++++ INFORMATION ++++

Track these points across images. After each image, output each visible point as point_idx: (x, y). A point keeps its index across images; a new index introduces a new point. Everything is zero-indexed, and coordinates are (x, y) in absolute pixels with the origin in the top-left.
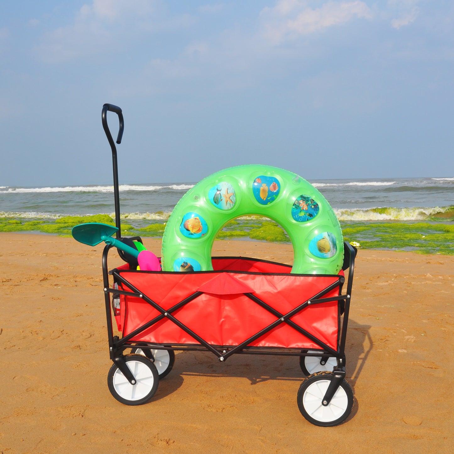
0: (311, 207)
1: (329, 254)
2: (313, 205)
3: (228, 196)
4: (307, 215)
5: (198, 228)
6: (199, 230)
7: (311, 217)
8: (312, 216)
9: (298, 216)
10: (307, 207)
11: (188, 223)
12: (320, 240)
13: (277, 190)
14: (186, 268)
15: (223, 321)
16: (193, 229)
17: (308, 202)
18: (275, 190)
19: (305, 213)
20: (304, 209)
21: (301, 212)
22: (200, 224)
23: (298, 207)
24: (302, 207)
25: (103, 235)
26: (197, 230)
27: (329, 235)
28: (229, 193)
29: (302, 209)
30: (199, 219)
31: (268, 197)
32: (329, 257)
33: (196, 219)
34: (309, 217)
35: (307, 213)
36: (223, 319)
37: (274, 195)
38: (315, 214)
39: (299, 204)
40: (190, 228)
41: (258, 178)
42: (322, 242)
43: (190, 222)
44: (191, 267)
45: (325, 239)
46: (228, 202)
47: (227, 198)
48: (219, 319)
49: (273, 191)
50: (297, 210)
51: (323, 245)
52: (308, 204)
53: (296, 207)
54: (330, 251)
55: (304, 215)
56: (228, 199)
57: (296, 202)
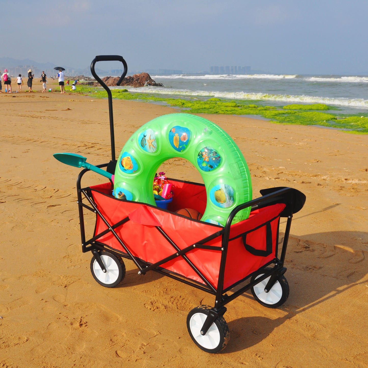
0: (212, 159)
1: (225, 205)
2: (214, 157)
3: (150, 142)
4: (208, 166)
5: (130, 166)
6: (130, 167)
7: (211, 168)
8: (213, 168)
9: (201, 165)
10: (208, 159)
11: (123, 161)
12: (217, 191)
13: (186, 140)
14: (121, 196)
15: (145, 244)
16: (126, 166)
17: (210, 155)
18: (185, 140)
19: (206, 164)
20: (206, 161)
21: (203, 162)
22: (131, 162)
23: (201, 157)
24: (204, 158)
25: (80, 162)
26: (129, 167)
27: (226, 188)
28: (151, 139)
29: (204, 160)
30: (130, 158)
31: (180, 145)
32: (225, 207)
33: (128, 158)
34: (210, 168)
35: (208, 164)
36: (145, 242)
37: (184, 145)
38: (216, 166)
39: (202, 156)
40: (124, 165)
41: (174, 128)
42: (219, 193)
43: (124, 160)
44: (124, 196)
45: (222, 191)
46: (151, 146)
47: (149, 143)
48: (143, 242)
49: (183, 141)
50: (201, 161)
51: (219, 196)
52: (210, 156)
53: (200, 158)
54: (226, 202)
55: (205, 166)
56: (151, 145)
57: (200, 153)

++++

- WORK TASK:
In the entries above, find the line with "6: (199, 230)" and the line with "56: (228, 199)", then set down exactly those two and every line between them, nothing else.

- TASK RESULT:
6: (199, 230)
7: (311, 217)
8: (312, 216)
9: (298, 216)
10: (307, 207)
11: (188, 223)
12: (320, 240)
13: (277, 190)
14: (186, 268)
15: (223, 321)
16: (193, 229)
17: (308, 202)
18: (275, 190)
19: (305, 213)
20: (304, 209)
21: (301, 212)
22: (200, 224)
23: (298, 207)
24: (302, 207)
25: (103, 235)
26: (197, 230)
27: (329, 235)
28: (229, 193)
29: (302, 209)
30: (199, 219)
31: (268, 197)
32: (329, 257)
33: (196, 219)
34: (309, 217)
35: (307, 213)
36: (223, 319)
37: (274, 195)
38: (315, 214)
39: (299, 204)
40: (190, 228)
41: (258, 178)
42: (322, 242)
43: (190, 222)
44: (191, 267)
45: (325, 239)
46: (228, 202)
47: (227, 198)
48: (219, 319)
49: (273, 191)
50: (297, 210)
51: (323, 245)
52: (308, 204)
53: (296, 207)
54: (330, 251)
55: (304, 215)
56: (228, 199)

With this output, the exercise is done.